Professional interpretation tips

1. Check local code requirements. Snow, wind, seismic, and exposure categories may influence truss design depth and connector needs.
2. Confirm roof covering limitations. Some roofing products have minimum pitch recommendations.
3. Verify height restrictions. Municipal zoning and HOA rules may cap ridge height.
4. Coordinate with mechanical and attic needs. Extra rise may allow better duct routing or storage, while low trusses may limit service space.
5. Request engineered drawings before ordering.
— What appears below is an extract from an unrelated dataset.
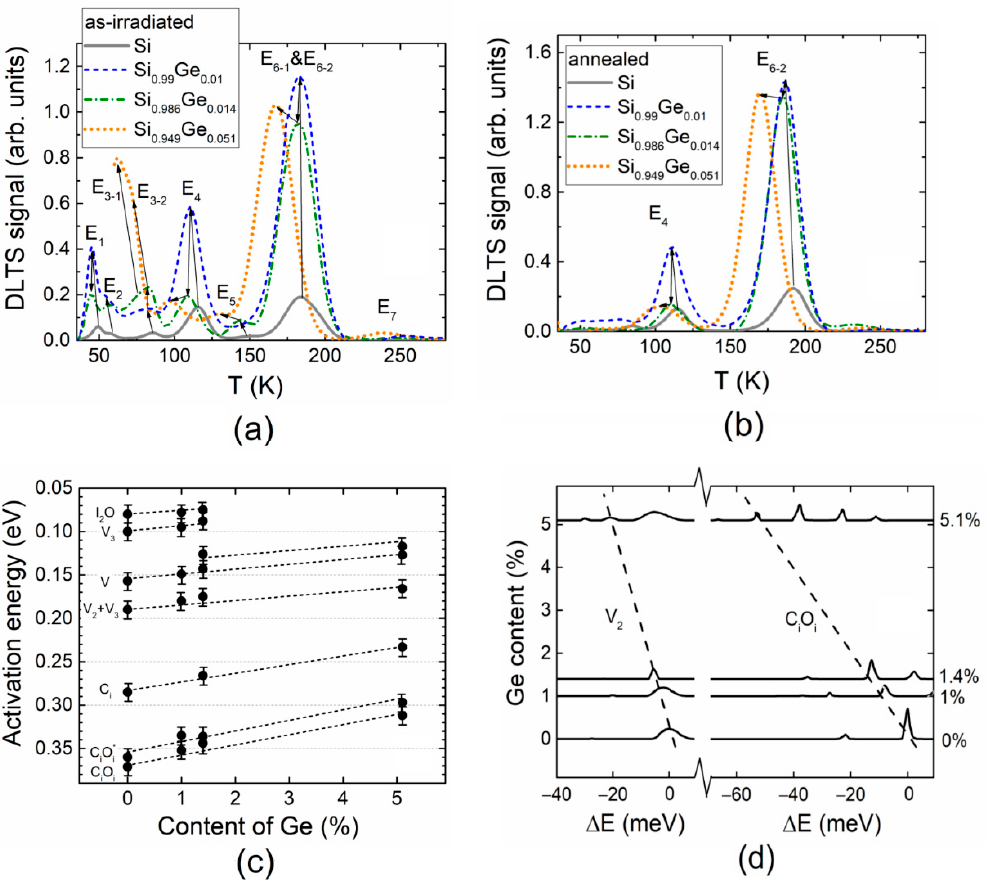
Figure 4. Comparison of the DLT spectra obtained in the as-irradiated ( a ) and annealed ( b ) Si and SiGe alloy samples. ( c ) The tendency of changes in the activation energy values of the radiation-induced traps in Si 1 − x Ge x alloy as a function of Ge content. ( d ) Ge content dependent variations in the Laplace DLT spectra obtained for V 2 and C i O i radiation-induced defects.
Suppliers will finalize member sizes, webs, plates, and bearing assumptions.

Worked example using angle instead of pitch

Suppose your building span is 9 meters and the roof angle is 30 degrees. The run is half the span, or 4.5 meters. The tangent of 30 degrees is about 0.57735. Multiply 4.5 by 0.57735 and you get a rise of about 2.60 meters. If the truss includes a 0.25-meter heel, then total peak height above bearing becomes about 2.85 meters. This angle-based method is especially useful when plans from an architect specify degrees rather than roof pitch ratios.

Final takeaway

To calculate truss height correctly, focus on three essentials: full span, half-span run, and roof slope. For a standard gable truss, divide the span in half, apply the pitch or angle, and then add heel height if needed. That gives you a practical estimate of peak height that can guide planning, budgeting, and design coordination. Use the calculator above to compare options instantly and to understand how small changes in pitch or span can create major changes in roof profile.

Important note: This calculator provides planning estimates for simple symmetrical roof geometry. Final truss dimensions, lumber sizes, connector details, and load paths must come from approved plans, local code requirements, and manufacturer or engineer documentation.